Naproxen and relafen, as nonsteroidal antiinflammatory drugs, were simulated in neutral and charged forms and their effects on a lipid bilayer membrane were investigated by molecular dynamics simulation using Groningen machine for chemical simulations software (GROMACS). Simulation of 10 systems was performed, which included different dosages of the drug molecules, naproxen and Relafen, in charged and neutral forms, and a mixture of naproxen and Relafen in neutral forms. The effects of the mixture and the individual drugs' dosages on membrane properties, such as electrostatic potential, order parameter, diffusion coefficients, and hydrogen bond formation, were analyzed. Hydration of the drugs in the membrane system was investigated using radial distribution function analysis. Using fully hydrated dimyristoylphosphatidylcholine (DMPC) as a reference system, 128 lipid molecules and water molecules were simulated exclusively, and the same simulation technique was performed on 10 other systems, including drug mixtures and a DMPC membrane. Angular distributions of lipid chains of the membrane were calculated, and the effects of the drug insertion and chain orientation in the membrane were evaluated. © 2013 Wiley Periodicals, Inc.
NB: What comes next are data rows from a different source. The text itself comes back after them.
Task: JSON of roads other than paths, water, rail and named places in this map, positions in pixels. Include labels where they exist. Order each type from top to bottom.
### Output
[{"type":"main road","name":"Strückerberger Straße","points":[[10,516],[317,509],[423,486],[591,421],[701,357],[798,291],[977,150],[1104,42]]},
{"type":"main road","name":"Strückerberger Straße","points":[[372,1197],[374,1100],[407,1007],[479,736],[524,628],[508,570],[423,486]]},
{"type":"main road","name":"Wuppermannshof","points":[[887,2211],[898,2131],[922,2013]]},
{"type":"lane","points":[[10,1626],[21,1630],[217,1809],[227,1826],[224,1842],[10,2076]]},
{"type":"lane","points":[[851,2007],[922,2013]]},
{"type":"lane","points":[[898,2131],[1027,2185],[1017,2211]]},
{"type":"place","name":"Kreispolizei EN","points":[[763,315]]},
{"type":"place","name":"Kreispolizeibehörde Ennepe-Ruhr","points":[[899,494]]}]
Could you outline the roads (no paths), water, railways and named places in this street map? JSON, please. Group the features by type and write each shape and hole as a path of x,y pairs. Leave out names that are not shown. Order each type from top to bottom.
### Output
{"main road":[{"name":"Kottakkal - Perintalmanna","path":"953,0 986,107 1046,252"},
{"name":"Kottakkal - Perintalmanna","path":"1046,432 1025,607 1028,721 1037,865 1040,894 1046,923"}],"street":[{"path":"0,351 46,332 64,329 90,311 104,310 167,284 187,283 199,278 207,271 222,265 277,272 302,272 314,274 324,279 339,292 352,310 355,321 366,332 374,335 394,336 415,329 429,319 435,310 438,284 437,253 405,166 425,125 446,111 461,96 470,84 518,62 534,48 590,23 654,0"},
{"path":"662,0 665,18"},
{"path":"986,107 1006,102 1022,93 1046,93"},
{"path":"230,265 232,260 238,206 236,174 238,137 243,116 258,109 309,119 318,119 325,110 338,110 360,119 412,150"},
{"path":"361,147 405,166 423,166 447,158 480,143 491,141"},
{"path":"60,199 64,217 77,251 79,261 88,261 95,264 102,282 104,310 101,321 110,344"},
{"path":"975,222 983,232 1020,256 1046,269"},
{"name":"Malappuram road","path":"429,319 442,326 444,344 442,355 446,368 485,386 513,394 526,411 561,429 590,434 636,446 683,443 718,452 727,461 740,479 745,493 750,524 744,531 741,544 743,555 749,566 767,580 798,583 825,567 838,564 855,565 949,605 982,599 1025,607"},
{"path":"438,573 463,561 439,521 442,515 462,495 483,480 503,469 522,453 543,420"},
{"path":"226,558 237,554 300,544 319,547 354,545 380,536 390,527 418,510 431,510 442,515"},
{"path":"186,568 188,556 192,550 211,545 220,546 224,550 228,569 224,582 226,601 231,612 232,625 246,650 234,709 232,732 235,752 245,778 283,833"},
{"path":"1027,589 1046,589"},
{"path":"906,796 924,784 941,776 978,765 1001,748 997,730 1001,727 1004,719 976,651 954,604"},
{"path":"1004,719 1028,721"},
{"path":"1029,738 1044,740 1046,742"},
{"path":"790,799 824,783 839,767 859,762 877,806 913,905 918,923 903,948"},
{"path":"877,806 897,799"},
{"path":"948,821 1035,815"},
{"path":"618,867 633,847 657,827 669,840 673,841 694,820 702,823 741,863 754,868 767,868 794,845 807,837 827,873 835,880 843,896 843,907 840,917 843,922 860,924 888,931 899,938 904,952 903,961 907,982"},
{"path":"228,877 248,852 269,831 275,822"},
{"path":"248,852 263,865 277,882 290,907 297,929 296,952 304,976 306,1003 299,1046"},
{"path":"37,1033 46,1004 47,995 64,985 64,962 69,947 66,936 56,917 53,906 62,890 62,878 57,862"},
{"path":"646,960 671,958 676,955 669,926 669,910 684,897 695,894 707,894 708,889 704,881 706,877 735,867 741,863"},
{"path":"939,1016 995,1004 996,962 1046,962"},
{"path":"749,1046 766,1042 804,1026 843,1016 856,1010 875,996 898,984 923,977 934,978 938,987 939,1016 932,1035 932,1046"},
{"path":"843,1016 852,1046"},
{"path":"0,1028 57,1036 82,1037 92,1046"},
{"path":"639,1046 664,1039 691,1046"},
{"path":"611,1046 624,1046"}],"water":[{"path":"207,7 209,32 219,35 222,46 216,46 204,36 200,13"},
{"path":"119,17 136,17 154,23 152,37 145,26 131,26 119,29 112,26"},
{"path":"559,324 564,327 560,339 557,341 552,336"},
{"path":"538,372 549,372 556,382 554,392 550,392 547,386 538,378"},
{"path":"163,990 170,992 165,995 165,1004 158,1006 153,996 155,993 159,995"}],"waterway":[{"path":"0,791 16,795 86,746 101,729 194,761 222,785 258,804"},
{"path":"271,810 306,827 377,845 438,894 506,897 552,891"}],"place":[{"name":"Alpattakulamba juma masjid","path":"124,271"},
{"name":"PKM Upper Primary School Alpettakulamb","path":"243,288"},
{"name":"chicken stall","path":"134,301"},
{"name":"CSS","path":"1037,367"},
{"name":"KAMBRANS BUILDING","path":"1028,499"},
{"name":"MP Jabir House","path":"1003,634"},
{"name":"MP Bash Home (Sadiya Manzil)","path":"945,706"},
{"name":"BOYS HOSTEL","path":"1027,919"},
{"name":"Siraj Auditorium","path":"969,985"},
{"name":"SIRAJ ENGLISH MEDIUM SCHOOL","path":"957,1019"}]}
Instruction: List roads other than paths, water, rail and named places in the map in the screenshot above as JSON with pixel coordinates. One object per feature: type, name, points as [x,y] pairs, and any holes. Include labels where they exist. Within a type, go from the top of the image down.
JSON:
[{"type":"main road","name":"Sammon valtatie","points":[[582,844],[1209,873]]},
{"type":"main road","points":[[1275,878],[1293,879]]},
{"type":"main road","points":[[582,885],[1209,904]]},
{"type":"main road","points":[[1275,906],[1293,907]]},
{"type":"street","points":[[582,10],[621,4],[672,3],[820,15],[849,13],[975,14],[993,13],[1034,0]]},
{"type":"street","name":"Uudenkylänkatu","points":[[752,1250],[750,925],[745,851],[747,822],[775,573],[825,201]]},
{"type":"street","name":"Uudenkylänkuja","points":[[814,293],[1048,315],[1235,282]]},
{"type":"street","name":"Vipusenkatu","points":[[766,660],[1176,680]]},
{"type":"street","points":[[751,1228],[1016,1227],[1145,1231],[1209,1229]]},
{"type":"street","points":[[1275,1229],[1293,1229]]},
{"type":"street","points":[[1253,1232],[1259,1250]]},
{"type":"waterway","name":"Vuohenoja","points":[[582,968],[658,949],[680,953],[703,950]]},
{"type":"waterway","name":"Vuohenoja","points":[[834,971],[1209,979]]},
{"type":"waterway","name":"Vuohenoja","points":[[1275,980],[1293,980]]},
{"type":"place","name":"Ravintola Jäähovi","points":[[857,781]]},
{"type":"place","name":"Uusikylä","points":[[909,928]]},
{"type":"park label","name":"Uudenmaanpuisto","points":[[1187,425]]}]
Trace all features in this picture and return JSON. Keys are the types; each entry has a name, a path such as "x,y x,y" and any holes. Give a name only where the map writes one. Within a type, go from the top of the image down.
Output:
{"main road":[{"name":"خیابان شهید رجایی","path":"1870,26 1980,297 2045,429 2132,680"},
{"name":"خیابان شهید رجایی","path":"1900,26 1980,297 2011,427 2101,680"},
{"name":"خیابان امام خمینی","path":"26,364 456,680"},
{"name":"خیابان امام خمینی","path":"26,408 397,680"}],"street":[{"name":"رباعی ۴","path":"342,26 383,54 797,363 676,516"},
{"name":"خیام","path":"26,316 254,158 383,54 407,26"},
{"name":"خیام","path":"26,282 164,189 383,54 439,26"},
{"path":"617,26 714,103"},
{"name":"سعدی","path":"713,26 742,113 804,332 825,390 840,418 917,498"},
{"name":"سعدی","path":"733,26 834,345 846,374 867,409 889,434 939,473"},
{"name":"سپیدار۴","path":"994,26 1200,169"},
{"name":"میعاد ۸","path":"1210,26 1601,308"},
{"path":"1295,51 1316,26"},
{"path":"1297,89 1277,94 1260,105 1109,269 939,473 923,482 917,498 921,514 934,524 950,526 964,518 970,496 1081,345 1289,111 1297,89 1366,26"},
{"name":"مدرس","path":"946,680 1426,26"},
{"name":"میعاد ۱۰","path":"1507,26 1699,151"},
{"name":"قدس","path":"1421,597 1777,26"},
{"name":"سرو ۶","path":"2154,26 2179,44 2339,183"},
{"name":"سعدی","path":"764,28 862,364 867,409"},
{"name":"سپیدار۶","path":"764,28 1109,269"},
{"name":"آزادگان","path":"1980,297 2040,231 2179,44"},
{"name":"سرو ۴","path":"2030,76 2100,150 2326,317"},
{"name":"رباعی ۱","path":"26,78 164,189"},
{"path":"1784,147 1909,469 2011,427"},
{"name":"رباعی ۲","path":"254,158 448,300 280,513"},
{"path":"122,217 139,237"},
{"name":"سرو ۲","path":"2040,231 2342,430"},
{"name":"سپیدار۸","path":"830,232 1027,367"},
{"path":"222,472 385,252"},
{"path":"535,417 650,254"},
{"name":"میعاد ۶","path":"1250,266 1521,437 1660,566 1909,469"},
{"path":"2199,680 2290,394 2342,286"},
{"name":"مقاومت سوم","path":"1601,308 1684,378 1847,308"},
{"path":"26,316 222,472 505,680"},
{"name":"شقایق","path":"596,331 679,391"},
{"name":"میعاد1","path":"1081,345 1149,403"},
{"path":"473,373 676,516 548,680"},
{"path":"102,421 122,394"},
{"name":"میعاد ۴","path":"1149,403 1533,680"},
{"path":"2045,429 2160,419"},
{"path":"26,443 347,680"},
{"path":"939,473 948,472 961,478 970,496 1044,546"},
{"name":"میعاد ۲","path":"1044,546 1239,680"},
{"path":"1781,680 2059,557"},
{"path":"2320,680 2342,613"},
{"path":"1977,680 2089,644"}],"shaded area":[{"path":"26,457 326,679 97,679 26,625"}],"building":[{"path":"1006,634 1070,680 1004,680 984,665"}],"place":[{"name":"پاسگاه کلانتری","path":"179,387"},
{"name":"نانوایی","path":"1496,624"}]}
Nonsteoridal antiinflammatory drugs, such as naproxen and relafen, are commonly prescribed in a variety of pathologies. This article studies relafen and its mixture with naproxen, which is compared to naproxen in charged and neutral forms. The effect of level of these drugs' dosage on their diffusion coefficients, electrostatic potentials, hydrogen bond formations, order parameters, mass densities, and radial distribution functions are studied. It is found that a maximal diffusion coefficient must exist at some intermediate levels of dosage.